Ce qui est particulièrement intéressant, c’est la combinaison de plusieurs stratégies : développement de nouveaux champs, exploitation accélérée de petites découvertes, exploration de nouveaux blocs et utilisation de technologies d’intelligence artificielle.
Autrement dit, TotalEnergies ne mise pas sur un seul projet. Le groupe cherche à construire un écosystème pétrolier angolais capable de produire sur plusieurs horizons.
Pour Luanda, c’est une opportunité considérable. Mais c’est également une responsabilité.
L’Angola doit éviter de considérer ces 10 milliards de dollars comme une simple nouvelle injection de capitaux dans son secteur pétrolier. Le véritable enjeu sera de maximiser les retombées locales : emplois qualifiés, sous-traitance nationale, formation, infrastructures, fiscalité et développement de nouvelles compétences technologiques.
Le pays dispose aujourd’hui d’une fenêtre stratégique.
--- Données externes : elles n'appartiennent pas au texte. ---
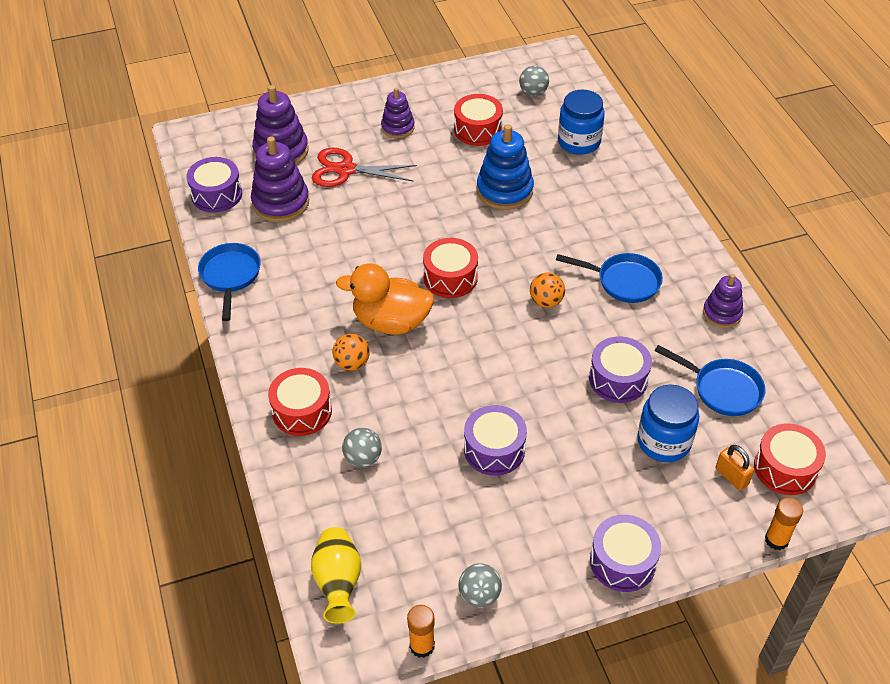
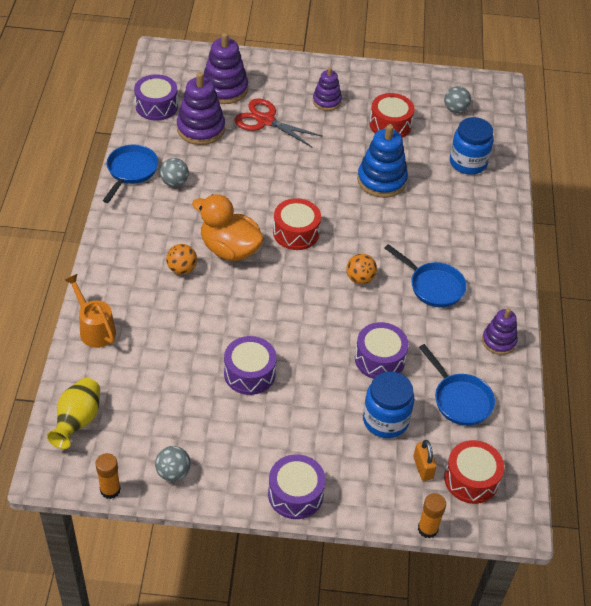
camera: 20 degrees right, 0 degrees up
red drum [268,368,332,436] -> none
grey ball [342,428,382,467] -> grey ball moved to [160,158,189,187]
none -> orange watering can [65,274,116,348]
Les grandes compagnies internationales sont encore prêtes à investir dans ses eaux profondes, les nouvelles technologies rendent l’exploration plus efficace et les infrastructures existantes permettent de réduire les coûts de certains développements.
Mais cette fenêtre ne restera pas ouverte indéfiniment.
L’Angola devra donc profiter de cette nouvelle vague d’investissements pour préparer l’après-pétrole plutôt que de repousser une nouvelle fois la question.
Vers un nouveau cycle pétrolier angolais ?
Avec Kaminho, Acacia-5, les nouveaux blocs d’exploration et les futurs projets annoncés, l’Angola pourrait entrer dans un nouveau cycle de développement de son industrie pétrolière.
Les 10 milliards de dollars annoncés sur cinq ans donnent à Luanda un signal fort : les grands investisseurs internationaux considèrent encore le potentiel angolais comme suffisamment important pour engager des capitaux massifs.
Reste maintenant à transformer cet intérêt en production durable, en emplois, en recettes publiques et surtout en développement économique.
Car pour l’Angola, le véritable succès ne sera pas simplement de produire davantage de pétrole.
Il sera de réussir à transformer les derniers grands investissements pétroliers en levier pour construire une économie capable de vivre au-delà du pétrole.